キアスマス構造

キアスマスの定義

聖書の文学形式がここ100年、特に20年ほど前から注目されるようになった。それがキアスマス(chiasmus、chiasm)である。キアスマスとはギリシャ語で「X形に交差した2本の線」を意味する(Xはギリシャ語アルファベットの22番目の「キー」)。

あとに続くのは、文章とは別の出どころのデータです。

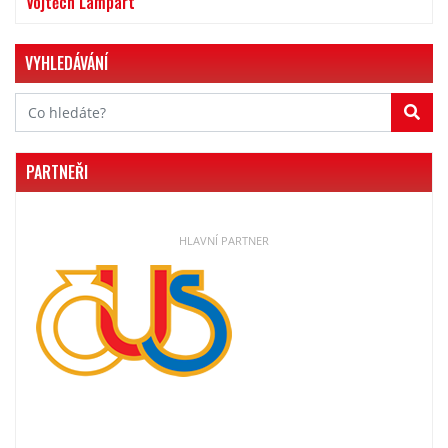
Vojtěch Lampart
VYHLEDÁVÁNÍ
PARTNEŘI
HLAVNÍ PARTNER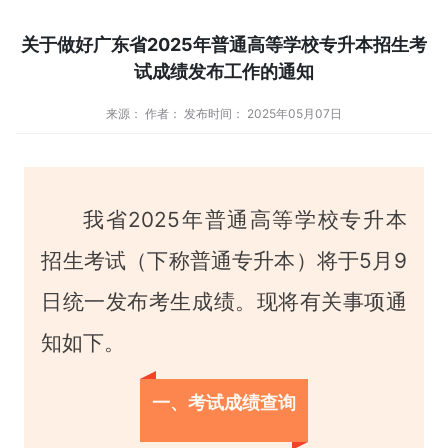
关于做好广东省2025年普通高等学校专升本招生考
试成绩发布工作的通知
来源： 作者： 发布时间： 2025年05月07日
我省2025年普通高等学校专升本
招生考试（下称普通专升本）将于5月9
日统一发布考生成绩。现将有关事项通
知如下。
一、考试成绩查询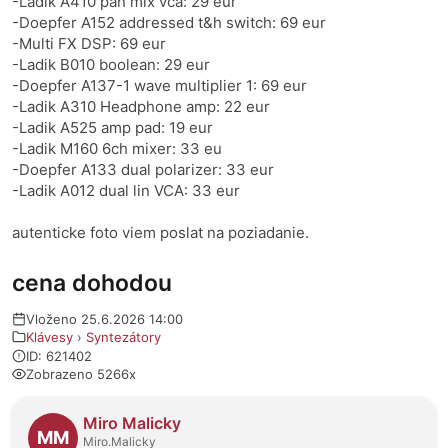
-Ladik A410 pan mix vca: 29 eur
-Doepfer A152 addressed t&h switch: 69 eur
-Multi FX DSP: 69 eur
-Ladik B010 boolean: 29 eur
-Doepfer A137-1 wave multiplier 1: 69 eur
-Ladik A310 Headphone amp: 22 eur
-Ladik A525 amp pad: 19 eur
-Ladik M160 6ch mixer: 33 eu
-Doepfer A133 dual polarizer: 33 eur
-Ladik A012 dual lin VCA: 33 eur
autenticke foto viem poslat na poziadanie.
cena dohodou
Vloženo 25.6.2026 14:00
Klávesy
›
Syntezátory
ID: 621402
Zobrazeno 5266x
O prodejci
Miro Malicky
MM
Miro.Malicky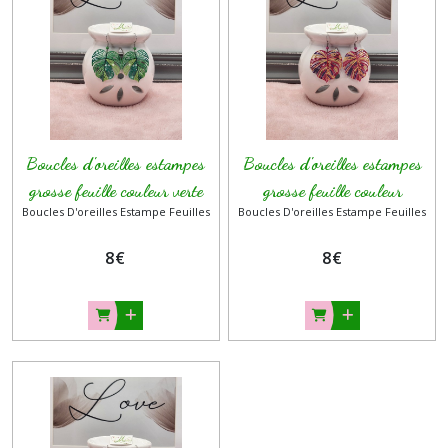
Boucles
d'oreilles
Estampe
fleur
(20)
Clous
Boucles d'oreilles estampes
Boucles d'oreilles estampes
d'oreilles
(6)
grosse feuille couleur verte
grosse feuille couleur
Boucles D'oreilles Estampe Feuilles
Boucles D'oreilles Estampe Feuilles
rouge/violet/jaune et orange
Boucles
8
€
8
€
d'oreilles
à
clips
(oreilles
non
percées)
(3)
Boucles
d'oreilles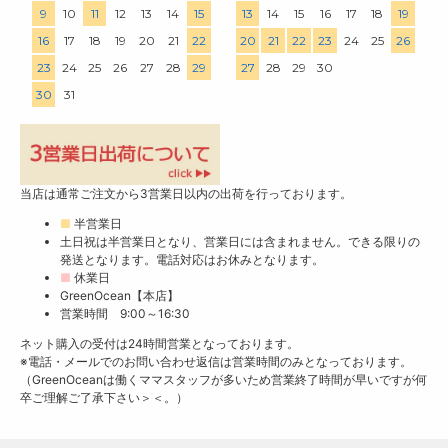
9
10
11
12
13
14
15
13
14
15
16
17
18
19
16
17
18
19
20
21
22
20
21
22
23
24
25
26
23
24
25
26
27
28
29
27
28
29
30
30
31
当店は通常ご注文から3営業日以内の出荷を行っております。
■
半営業日
土日祝は半営業日となり、営業日には含まれません。できる限りの
発送となります。電話対応はお休みとなります。
■
休業日
GreenOcean【本店】
営業時間 9:00～16:30
ネット購入の受付は24時間営業となっております。
※電話・メールでのお問い合わせ返信は営業時間のみとなっております。
（GreenOceanは働くママスタッフが多いため営業終了時間が早いですが何
卒ご理解ご了承下さい＞＜。）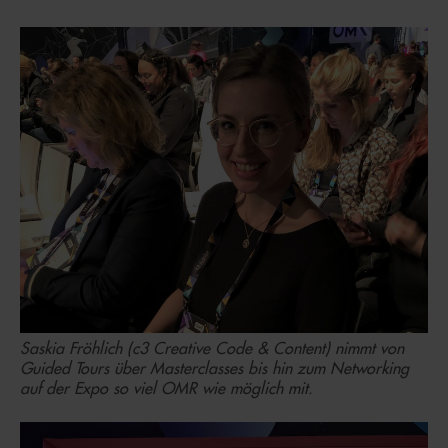
Saskia Fröhlich (c3 Creative Code & Content) nimmt von
Guided Tours über Masterclasses bis hin zum Networking
auf der Expo so viel OMR wie möglich mit.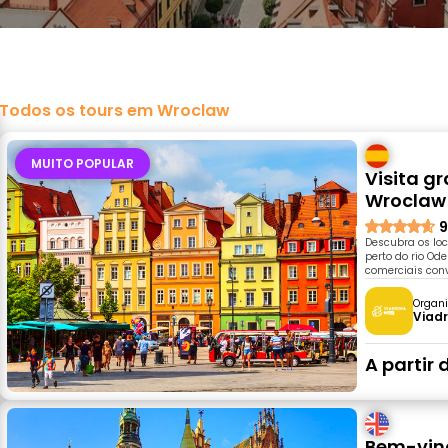
Todos os tours em Wroclaw
MUITO POPULAR
Visita gr
Wroclaw
9
Descubra os loc
perto do rio Od
comerciais conv
Organi
Viadr
A partir 
Bem-vind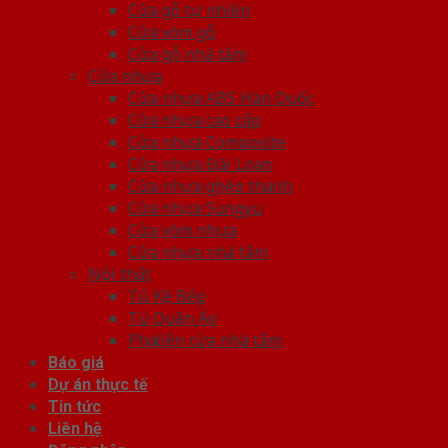
Cửa gỗ tự nhiên
Cửa vòm gỗ
Cửa gỗ nhà tắm
Cửa nhựa
Cửa nhựa ABS Hàn Quốc
Cửa nhựa cao cấp
Cửa nhựa Composite
Cửa nhựa Đài Loan
Cửa nhựa ghép thanh
Cửa nhựa Sungyu
Cửa vòm nhựa
Cửa nhựa nhà tắm
Nội thất
Tủ Kệ Bếp
Tủ Quần Áo
Phụ kiện cửa nhà tắm
Báo giá
Dự án thực tế
Tin tức
Liên hệ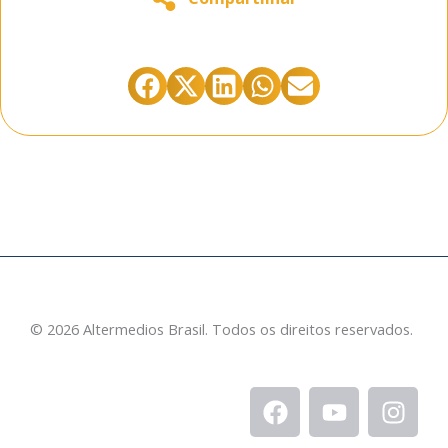
Está gostando do conteúdo abaixo?
Compartilhe clicando abaixo:
© 2026 Altermedios Brasil. Todos os direitos reservados.
F
Y
I
a
o
n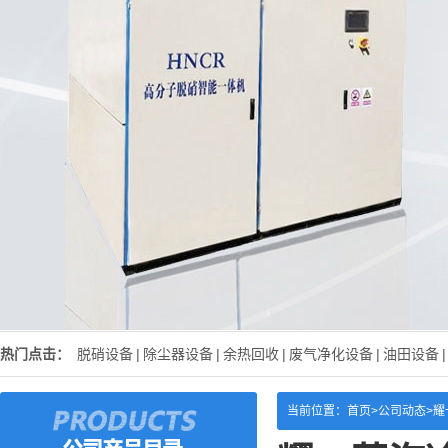
热门点击：
脱硝设备
|
除尘器设备
|
余热回收
|
废气净化设备
|
油田设备
|
当前位置：
首页>
公司动态
>
耀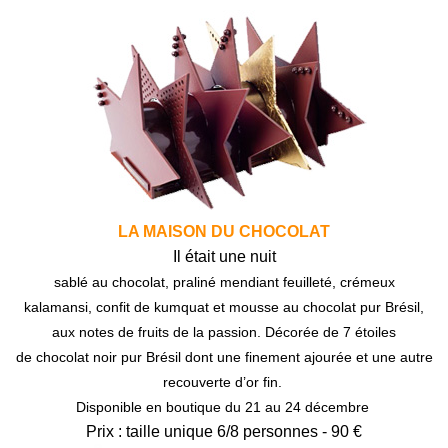
LA MAISON DU CHOCOLAT
Il était une nuit
sablé au chocolat, praliné mendiant feuilleté, crémeux
kalamansi, confit de kumquat et mousse au chocolat pur Brésil,
aux notes de fruits de la passion. Décorée de 7 étoiles
de chocolat noir pur Brésil dont une finement ajourée et une autre
recouverte d’or fin.
Disponible en boutique du 21 au 24 décembre
Prix : taille unique 6/8 personnes - 90 €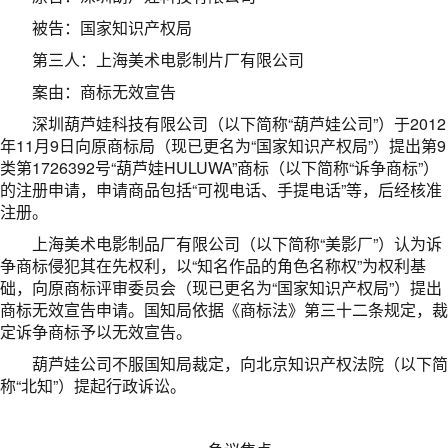
被告：国家知识产权局
第三人：上海美术电影制片厂有限公司
案由：商标无效宣告
深圳葫芦娃科技有限公司（以下简称“葫芦娃公司”）于2012
年11月9日向原商标局（现已更名为“国家知识产权局”）提出第9
类第1726392号“葫芦娃HULUWA”商标（以下简称“诉争商标”）
的注册申请，申请商品包括“可视电话、手提电话”等，后经核准
注册。
上海美术电影制品厂有限公司（以下简称“美影厂”）认为诉
争商标侵犯其在先权利，以“知名作品的角色名称权”为权利基
础，向原商标评审委员会（现已更名为“国家知识产权局”）提出
商标无效宣告申请。国知局依据《商标法》第三十二条规定，裁
定诉争商标予以无效宣告。
葫芦娃公司不服国知局裁定，向北京知识产权法院（以下简
称“北知”）提起行政诉讼。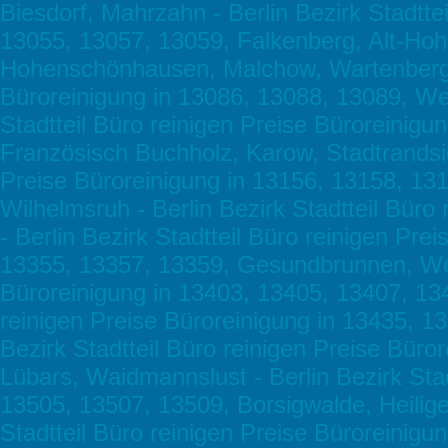
Biesdorf, Mahrzahn - Berlin Bezirk Stadtte
13055, 13057, 13059, Falkenberg, Alt-H
Hohenschönhausen, Malchow, Wartenberg - 
Büroreinigung in 13086, 13088, 13089, We
Stadtteil Büro reinigen Preise Büroreinig
Französisch Buchholz, Karow, Stadtrandsie
Preise Büroreinigung in 13156, 13158, 13
Wilhelmsruh - Berlin Bezirk Stadtteil Bür
- Berlin Bezirk Stadtteil Büro reinigen Pr
13355, 13357, 13359, Gesundbrunnen, Weddi
Büroreinigung in 13403, 13405, 13407, 1340
reinigen Preise Büroreinigung in 13435, 13
Bezirk Stadtteil Büro reinigen Preise Bür
Lübars, Waidmannslust - Berlin Bezirk Stad
13505, 13507, 13509, Borsigwalde, Heilige
Stadtteil Büro reinigen Preise Büroreinig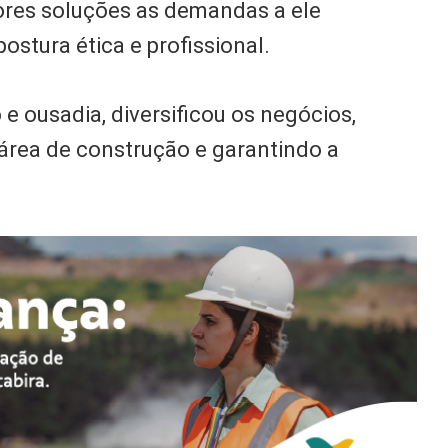
res soluções as demandas a ele
stura ética e profissional.
e ousadia, diversificou os negócios,
rea de construção e garantindo a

文学的にはキアスマスとは、並行した文・単語・概念の始まりと終わりが対称的に配置されることを指している。句、節、段落、章だけでなく、ときには書物全体がキアスマスになることもある。

簡単な例を見てみよう。マタイ福音書7:6である。
A 聖なるものを犬に与えてはいけません。
 B また豚の前に、真珠を投げてはなりません。
 B' それを足で踏みにじり、
A' 向き直ってあなたがたを引き裂くでしょうから。

AとBの文は、鏡像のようにB'とA'に反映されている。マタイ福音書7:6をキアスマスとして見るなら意味をはっきりとらえることができる。

  • 犬(A)→引き裂く(A')
  • 豚(B)→踏みにじる(B')

という対応関係はきわめて論理的だといえる。

上の例でみたようにキアスマスは基本的に2つの要素でできている。「倒置」と「並行」だ。この2要素から「折り返し点」という3番目の要素が生み出される。上の例は厳密にいえば「折り返し点」がないのでキアスマスではなく倒置並行法だ。キアスマス独特の構造は「折り返し点」を持つことである。折り返し点があるので、ほかの部分の構造も生じてくる。つまり、折り返し点でない部分を比較・対照・完結させることによって、折り返し点にあたる概念を補強するわけだ。

もう一度まとめると、キアスマスとは、中心概念を包み込むように対称的に配置され、並行法、直接法、倒置法、対照法などによる構造をもった文のことである。

前半部の終わりがそのまま後半部の始まりに現れるので、自然と「その間」に注意が向けられる。例を見てみよう。

A B X B' A'

上の「X」にあたる部分が対称をなす左右の中心にあることがわかるので、これを「折り返し点」とみなすわけである。